[Records held in a dataset]
++++++++

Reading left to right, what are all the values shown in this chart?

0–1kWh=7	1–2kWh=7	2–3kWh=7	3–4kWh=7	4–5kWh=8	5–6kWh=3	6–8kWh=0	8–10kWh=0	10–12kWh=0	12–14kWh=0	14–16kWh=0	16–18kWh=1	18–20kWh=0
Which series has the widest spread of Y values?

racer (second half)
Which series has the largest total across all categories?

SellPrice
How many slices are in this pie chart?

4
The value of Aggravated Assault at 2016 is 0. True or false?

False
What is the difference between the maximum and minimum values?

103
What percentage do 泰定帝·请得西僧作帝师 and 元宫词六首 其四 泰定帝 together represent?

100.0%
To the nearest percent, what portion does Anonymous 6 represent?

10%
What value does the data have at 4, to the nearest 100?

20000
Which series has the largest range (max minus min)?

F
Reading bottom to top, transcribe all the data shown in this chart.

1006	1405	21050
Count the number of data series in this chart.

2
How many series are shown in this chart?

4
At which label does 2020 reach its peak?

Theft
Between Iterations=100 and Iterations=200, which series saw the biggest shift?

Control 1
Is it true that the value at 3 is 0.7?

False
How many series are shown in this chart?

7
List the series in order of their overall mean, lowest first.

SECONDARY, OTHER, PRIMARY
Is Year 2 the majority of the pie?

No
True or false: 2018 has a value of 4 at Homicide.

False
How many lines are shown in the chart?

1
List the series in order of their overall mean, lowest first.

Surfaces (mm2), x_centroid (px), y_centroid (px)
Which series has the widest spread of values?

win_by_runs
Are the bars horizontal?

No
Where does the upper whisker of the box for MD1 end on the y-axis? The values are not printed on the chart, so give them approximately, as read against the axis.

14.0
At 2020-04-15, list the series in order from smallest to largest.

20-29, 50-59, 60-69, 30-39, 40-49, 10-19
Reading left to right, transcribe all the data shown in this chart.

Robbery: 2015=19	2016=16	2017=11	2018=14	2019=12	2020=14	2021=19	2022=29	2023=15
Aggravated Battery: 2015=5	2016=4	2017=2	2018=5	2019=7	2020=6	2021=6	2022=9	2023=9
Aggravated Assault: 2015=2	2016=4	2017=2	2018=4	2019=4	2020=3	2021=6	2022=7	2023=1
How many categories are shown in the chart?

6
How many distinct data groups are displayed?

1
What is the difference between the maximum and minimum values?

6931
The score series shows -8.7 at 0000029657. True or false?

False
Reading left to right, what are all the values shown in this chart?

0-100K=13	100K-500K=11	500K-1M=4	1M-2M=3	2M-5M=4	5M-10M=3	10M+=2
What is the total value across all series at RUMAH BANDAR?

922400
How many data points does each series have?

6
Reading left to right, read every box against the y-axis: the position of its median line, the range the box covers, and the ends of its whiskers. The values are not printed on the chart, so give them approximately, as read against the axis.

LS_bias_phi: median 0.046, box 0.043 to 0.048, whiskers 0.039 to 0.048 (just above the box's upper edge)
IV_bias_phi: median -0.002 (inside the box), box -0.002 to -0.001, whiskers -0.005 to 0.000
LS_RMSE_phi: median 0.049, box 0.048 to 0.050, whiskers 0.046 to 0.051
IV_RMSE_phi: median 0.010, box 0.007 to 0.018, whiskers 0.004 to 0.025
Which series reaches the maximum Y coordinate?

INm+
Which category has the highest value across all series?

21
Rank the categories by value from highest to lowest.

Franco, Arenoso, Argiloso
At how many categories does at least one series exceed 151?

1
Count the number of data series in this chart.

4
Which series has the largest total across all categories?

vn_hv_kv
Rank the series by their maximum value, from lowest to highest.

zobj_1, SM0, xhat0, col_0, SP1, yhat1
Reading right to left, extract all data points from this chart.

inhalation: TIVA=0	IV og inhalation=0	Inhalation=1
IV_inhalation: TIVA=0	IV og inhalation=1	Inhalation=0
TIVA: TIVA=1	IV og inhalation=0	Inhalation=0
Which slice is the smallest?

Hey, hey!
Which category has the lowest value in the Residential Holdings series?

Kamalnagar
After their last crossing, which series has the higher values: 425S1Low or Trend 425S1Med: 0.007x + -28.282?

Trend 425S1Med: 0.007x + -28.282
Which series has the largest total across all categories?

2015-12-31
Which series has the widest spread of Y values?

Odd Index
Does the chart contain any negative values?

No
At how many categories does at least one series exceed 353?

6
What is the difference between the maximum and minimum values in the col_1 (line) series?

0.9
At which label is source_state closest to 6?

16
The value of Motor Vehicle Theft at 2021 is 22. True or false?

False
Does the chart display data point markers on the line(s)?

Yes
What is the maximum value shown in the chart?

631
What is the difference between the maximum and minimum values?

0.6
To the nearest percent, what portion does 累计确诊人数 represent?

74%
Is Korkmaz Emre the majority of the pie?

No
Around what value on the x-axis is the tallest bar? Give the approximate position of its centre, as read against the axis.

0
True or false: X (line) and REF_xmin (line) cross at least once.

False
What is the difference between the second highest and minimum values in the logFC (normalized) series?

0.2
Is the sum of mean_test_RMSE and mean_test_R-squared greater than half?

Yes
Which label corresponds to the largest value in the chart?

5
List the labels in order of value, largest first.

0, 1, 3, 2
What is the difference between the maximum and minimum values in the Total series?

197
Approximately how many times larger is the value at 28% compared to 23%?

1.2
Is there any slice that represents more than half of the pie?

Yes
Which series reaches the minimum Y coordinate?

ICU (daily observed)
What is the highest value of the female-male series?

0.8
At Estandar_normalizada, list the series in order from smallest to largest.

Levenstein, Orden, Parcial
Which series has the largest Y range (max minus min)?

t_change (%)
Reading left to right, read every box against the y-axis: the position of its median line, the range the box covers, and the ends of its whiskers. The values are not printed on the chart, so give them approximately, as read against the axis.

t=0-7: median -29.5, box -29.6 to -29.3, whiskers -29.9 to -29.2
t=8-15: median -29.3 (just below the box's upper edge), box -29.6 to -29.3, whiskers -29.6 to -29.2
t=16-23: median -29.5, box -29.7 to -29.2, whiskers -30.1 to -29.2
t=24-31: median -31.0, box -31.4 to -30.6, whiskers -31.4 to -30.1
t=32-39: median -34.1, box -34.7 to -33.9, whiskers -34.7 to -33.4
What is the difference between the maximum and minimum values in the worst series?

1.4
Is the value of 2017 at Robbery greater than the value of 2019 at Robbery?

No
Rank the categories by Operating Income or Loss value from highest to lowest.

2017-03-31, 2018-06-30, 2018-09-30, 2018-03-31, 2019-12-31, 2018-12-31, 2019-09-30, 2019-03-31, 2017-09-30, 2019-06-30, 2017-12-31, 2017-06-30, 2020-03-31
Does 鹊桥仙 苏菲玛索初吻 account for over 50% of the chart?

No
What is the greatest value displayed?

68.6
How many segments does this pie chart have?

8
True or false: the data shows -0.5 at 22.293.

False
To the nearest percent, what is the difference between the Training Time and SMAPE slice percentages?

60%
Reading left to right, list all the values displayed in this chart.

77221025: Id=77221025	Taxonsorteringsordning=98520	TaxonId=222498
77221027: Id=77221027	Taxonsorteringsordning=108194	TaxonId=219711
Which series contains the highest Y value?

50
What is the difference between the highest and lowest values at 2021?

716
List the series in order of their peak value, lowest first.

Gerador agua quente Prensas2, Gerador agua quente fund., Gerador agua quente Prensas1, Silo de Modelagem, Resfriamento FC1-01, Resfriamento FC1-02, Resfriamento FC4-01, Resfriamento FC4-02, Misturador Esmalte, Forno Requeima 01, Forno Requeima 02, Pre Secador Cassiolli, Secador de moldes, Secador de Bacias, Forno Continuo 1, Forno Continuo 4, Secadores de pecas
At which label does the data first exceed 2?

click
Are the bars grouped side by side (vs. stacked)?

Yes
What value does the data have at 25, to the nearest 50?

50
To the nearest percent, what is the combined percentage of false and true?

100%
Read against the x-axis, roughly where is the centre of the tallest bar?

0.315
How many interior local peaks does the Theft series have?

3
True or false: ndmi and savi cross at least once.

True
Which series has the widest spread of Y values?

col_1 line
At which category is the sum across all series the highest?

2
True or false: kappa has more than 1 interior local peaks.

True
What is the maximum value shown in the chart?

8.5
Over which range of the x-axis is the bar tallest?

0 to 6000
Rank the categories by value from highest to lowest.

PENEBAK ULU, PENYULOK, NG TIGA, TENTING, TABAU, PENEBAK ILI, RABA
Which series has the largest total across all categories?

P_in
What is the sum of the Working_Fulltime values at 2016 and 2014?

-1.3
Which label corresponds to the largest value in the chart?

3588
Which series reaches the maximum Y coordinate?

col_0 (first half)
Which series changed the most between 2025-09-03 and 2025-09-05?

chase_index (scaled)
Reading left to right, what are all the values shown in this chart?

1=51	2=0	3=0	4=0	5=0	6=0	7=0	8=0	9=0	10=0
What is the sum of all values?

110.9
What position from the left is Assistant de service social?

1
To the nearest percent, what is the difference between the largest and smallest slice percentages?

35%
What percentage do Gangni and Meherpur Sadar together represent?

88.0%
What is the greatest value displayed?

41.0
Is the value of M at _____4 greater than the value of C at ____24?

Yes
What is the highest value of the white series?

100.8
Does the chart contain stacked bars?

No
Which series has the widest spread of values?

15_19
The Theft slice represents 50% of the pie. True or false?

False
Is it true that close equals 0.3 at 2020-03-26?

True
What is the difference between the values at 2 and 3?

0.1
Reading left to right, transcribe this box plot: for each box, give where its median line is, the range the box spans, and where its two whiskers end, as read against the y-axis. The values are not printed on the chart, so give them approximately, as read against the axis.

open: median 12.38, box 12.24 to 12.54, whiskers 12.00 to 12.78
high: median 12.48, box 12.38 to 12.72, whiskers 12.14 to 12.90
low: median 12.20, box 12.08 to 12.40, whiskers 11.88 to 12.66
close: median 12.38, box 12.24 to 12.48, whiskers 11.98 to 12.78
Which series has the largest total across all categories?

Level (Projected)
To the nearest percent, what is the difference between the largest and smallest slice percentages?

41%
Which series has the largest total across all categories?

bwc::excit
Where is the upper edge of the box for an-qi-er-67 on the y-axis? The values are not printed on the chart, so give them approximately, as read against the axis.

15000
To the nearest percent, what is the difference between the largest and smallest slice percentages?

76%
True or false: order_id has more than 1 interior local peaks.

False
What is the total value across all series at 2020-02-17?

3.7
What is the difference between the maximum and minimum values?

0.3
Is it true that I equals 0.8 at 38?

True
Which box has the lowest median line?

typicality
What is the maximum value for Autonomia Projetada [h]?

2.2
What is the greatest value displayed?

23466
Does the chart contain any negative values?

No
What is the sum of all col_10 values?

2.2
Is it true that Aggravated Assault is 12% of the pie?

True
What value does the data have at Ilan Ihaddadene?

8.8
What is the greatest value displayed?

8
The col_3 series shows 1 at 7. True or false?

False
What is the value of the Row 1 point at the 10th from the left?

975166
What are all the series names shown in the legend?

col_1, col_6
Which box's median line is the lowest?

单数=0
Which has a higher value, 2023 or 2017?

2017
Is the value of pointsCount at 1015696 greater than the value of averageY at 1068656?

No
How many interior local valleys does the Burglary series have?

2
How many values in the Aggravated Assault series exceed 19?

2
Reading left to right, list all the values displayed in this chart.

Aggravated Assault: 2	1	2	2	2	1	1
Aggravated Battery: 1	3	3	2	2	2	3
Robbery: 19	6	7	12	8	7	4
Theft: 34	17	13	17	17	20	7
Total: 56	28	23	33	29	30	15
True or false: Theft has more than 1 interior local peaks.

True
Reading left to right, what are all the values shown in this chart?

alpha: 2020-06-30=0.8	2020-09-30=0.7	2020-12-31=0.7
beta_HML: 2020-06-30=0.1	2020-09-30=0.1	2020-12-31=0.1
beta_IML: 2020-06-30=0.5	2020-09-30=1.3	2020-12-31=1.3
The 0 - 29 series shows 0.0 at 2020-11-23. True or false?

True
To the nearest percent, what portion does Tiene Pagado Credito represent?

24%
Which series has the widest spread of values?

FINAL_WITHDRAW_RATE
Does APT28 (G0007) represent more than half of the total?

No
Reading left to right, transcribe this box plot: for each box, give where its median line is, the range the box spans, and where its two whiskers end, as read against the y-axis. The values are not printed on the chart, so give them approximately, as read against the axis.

++++++++

Please write out, word for word, the records from their first line through the line that contains "Reading left to right, transcribe all", with both of those lines included.

Reading left to right, what are all the values shown in this chart?

0–1kWh=7	1–2kWh=7	2–3kWh=7	3–4kWh=7	4–5kWh=8	5–6kWh=3	6–8kWh=0	8–10kWh=0	10–12kWh=0	12–14kWh=0	14–16kWh=0	16–18kWh=1	18–20kWh=0
Which series has the widest spread of Y values?

racer (second half)
Which series has the largest total across all categories?

SellPrice
How many slices are in this pie chart?

4
The value of Aggravated Assault at 2016 is 0. True or false?

False
What is the difference between the maximum and minimum values?

103
What percentage do 泰定帝·请得西僧作帝师 and 元宫词六首 其四 泰定帝 together represent?

100.0%
To the nearest percent, what portion does Anonymous 6 represent?

10%
What value does the data have at 4, to the nearest 100?

20000
Which series has the largest range (max minus min)?

F
Reading bottom to top, transcribe all the data shown in this chart.

1006	1405	21050
Count the number of data series in this chart.

2
How many series are shown in this chart?

4
At which label does 2020 reach its peak?

Theft
Between Iterations=100 and Iterations=200, which series saw the biggest shift?

Control 1
Is it true that the value at 3 is 0.7?

False
How many series are shown in this chart?

7
List the series in order of their overall mean, lowest first.

SECONDARY, OTHER, PRIMARY
Is Year 2 the majority of the pie?

No
True or false: 2018 has a value of 4 at Homicide.

False
How many lines are shown in the chart?

1
List the series in order of their overall mean, lowest first.

Surfaces (mm2), x_centroid (px), y_centroid (px)
Which series has the widest spread of values?

win_by_runs
Are the bars horizontal?

No
Where does the upper whisker of the box for MD1 end on the y-axis? The values are not printed on the chart, so give them approximately, as read against the axis.

14.0
At 2020-04-15, list the series in order from smallest to largest.

20-29, 50-59, 60-69, 30-39, 40-49, 10-19
Reading left to right, transcribe all the data shown in this chart.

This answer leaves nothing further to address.